Records from a dataset
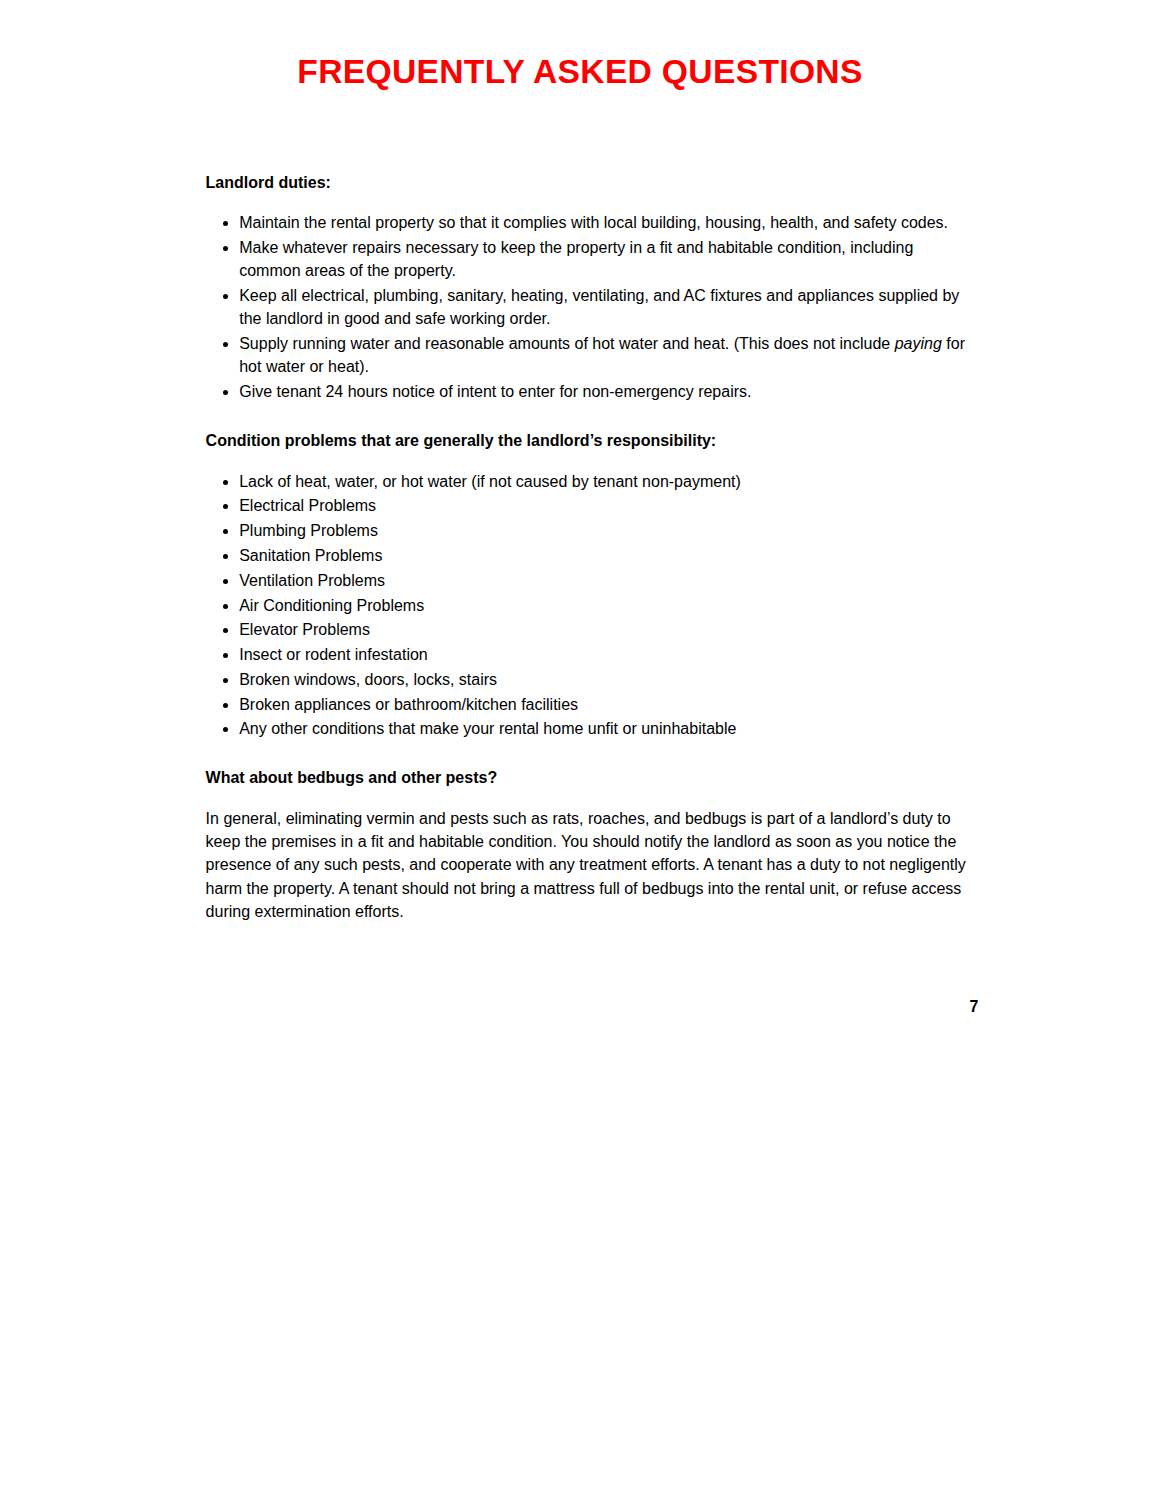FREQUENTLY ASKED QUESTIONS
Landlord duties:
Maintain the rental property so that it complies with local building, housing, health, and safety codes.
Make whatever repairs necessary to keep the property in a fit and habitable condition, including common areas of the property.
Keep all electrical, plumbing, sanitary, heating, ventilating, and AC fixtures and appliances supplied by the landlord in good and safe working order.
Supply running water and reasonable amounts of hot water and heat. (This does not include paying for hot water or heat).
Give tenant 24 hours notice of intent to enter for non-emergency repairs.
Condition problems that are generally the landlord’s responsibility:
Lack of heat, water, or hot water (if not caused by tenant non-payment)
Electrical Problems
Plumbing Problems
Sanitation Problems
Ventilation Problems
Air Conditioning Problems
Elevator Problems
Insect or rodent infestation
Broken windows, doors, locks, stairs
Broken appliances or bathroom/kitchen facilities
Any other conditions that make your rental home unfit or uninhabitable
What about bedbugs and other pests?
In general, eliminating vermin and pests such as rats, roaches, and bedbugs is part of a landlord’s duty to keep the premises in a fit and habitable condition. You should notify the landlord as soon as you notice the presence of any such pests, and cooperate with any treatment efforts. A tenant has a duty to not negligently harm the property. A tenant should not bring a mattress full of bedbugs into the rental unit, or refuse access during extermination efforts.
7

### To do
After locating the line with "Lack of heat, water, or" above, return that line and every later line through the one with "Broken appliances or", word for word and with nothing else.

### Answer to this problem
Lack of heat, water, or hot water (if not caused by tenant non-payment)
Electrical Problems
Plumbing Problems
Sanitation Problems
Ventilation Problems
Air Conditioning Problems
Elevator Problems
Insect or rodent infestation
Broken windows, doors, locks, stairs
Broken appliances or bathroom/kitchen facilities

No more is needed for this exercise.